Now your home loan rate will be fixed on the basis of the benchmark rate along with the spread that depends on your credit score and other factors.

twitter-logo Renu Yadav   New Delhi     Last Updated: December 19, 2018  | 22:26 IST
New lending rate regime could be RBI's New Year gift for home loan borrowers

The Reserve Bank of India (RBI) has asked banks to benchmark the lending rate on all floating-rate loans with an external benchmark rate from April 2019 onwards, thus replacing the current MCLR (marginal cost of funds based lending rate) regime. This will be applicable on all floating-rate loans given to retail borrowers and micro and small enterprises.

That said, now your home loan rate will be fixed on the basis of the benchmark rate along with the spread that depends on your credit score and other factors. Currently, home loan rates are calculated on the basis of MCLR of the bank plus spread. Every bank fixes its own MCLR based on the cost of funds. Bank charges a spread over and above this MCLR from the borrowers. This is the first time RBI has asked the banks to benchmark the lending rate with an external benchmark.

This new regime is likely to bring in more transparency and better transmission of monetary policy rates. "The move to external benchmark will ensure greater standardisation and higher transparency in lending rates for new borrowers," says Ratan Chaudhary, AD and Head of Home Loans, Paisabazaar.com.

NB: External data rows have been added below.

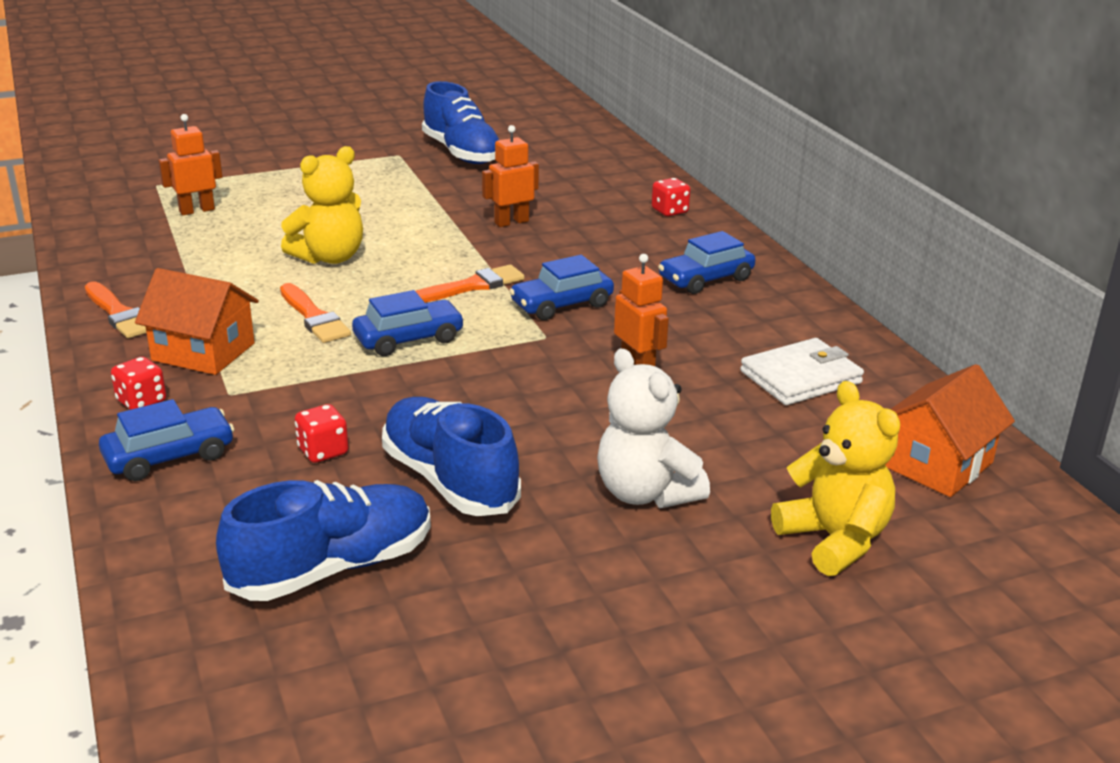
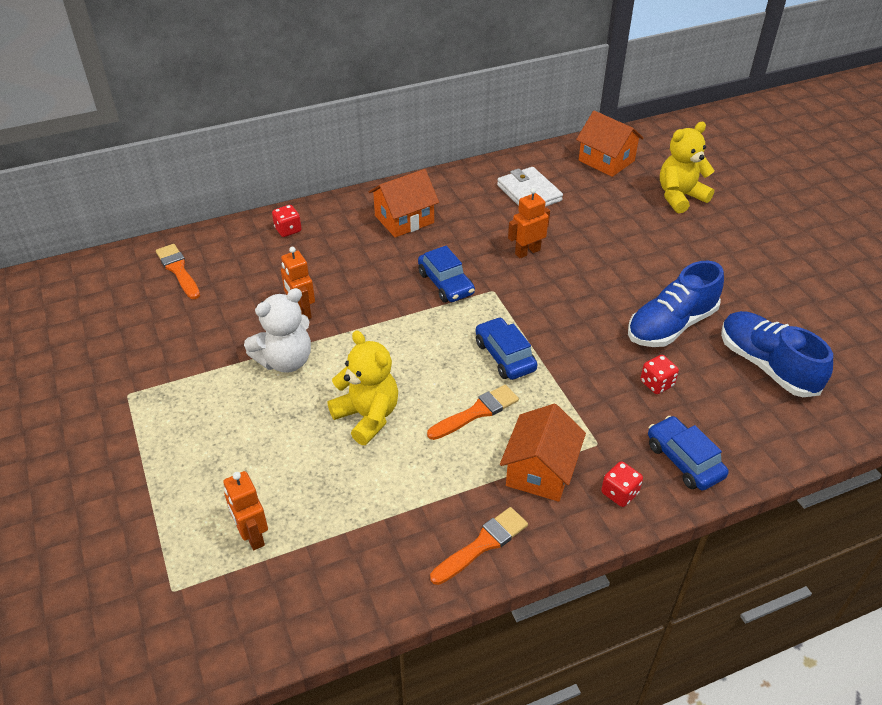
camera: 90 degrees left, 15 degrees up
(462, 153) = (135, 349): blue shoe -> none
(471, 286) = (419, 329): orange brush -> orange brush (178, 270)
(646, 493) = (660, 253): white teddy bear -> white teddy bear (285, 361)
(706, 279) = (404, 219): blue car -> orange house

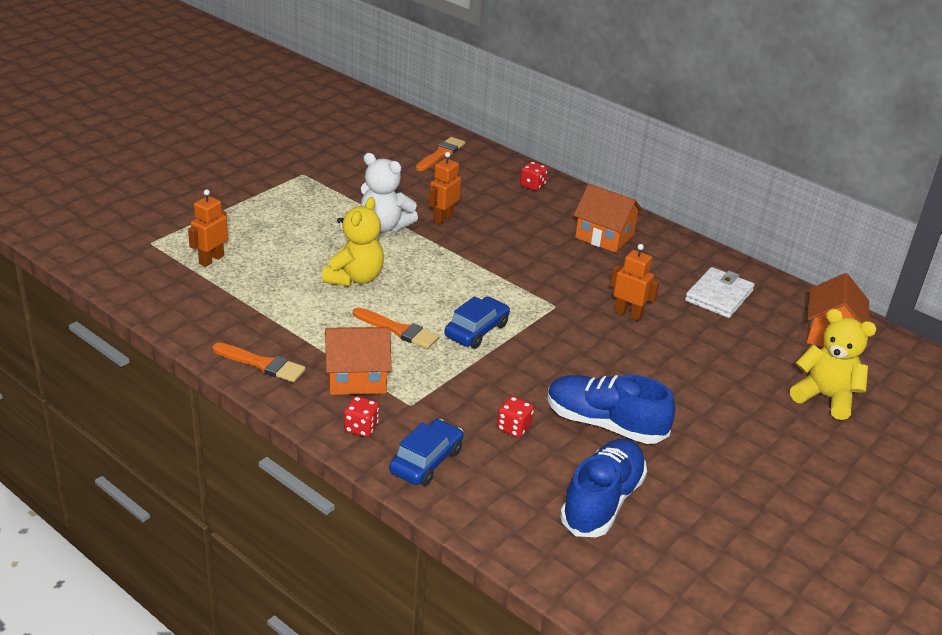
camera: 60 degrees right, 10 degrees down
(446, 283) = (540, 278): blue car -> none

The external benchmark can be RBI's repo rate, 91 or 182 days treasury bill yield produced by the Financial Benchmarks India Private Ltd (FBIL) or any other benchmark market interest rate produced by the FBIL. The banks will have the full discretion to decide the spread, but it will remain the same during the tenure of the loan unless there is a marked change in the credit assessment of the borrower. Within a loan category, bank will be allowed to use only one benchmark.

"With the external benchmarking, the interest rate gets tied to the benchmark. The benchmark would be loaded with a spread that remains constant throughout the loan tenor. The spread covers risk and tenor premiums, negative carry on CRR, operation costs, etc. So, any change in the benchmark will directly reflect in the loan rates. This makes it more transparent," says Navin Chandani, Chief Business Development Officer, BankBazaar.com.

MCLR was introduced in April 2016 in order to bring in more transparency in the way banks charge interest rate from their customers and also make the process of monetary transmission efficient. MCLR replaced the base rate mechanism where banks used to charge base rate plus spread from their customers. Every bank used to have its own base rate.

But the introduction of the new external benchmark regime within three years of introducing the the MCLR indicates the RBI wasn't satisfied with the transmission of monetary policy by the banks under MCLR regime. During the year 2018, RBI has increased the repo rate twice by 25 basis points each (100 basis points is equal to one per cent) from 6.0 per cent to 6.50 per cent. In the same period, MCLR of SBI has gone up by 55 basis points from 7.95 per cent to 8.50 per cent since November 2017.

In August 2017, RBI had constituted a committee headed by Dr Janak Raj to suggest appropriate modifications in MCLR regime to strengthen the monetary transmission regime. The current change is a result of the recommendation made by this committee. The RBI will come out with the final guidelines by the end of December 2018, which will bring in more clarity.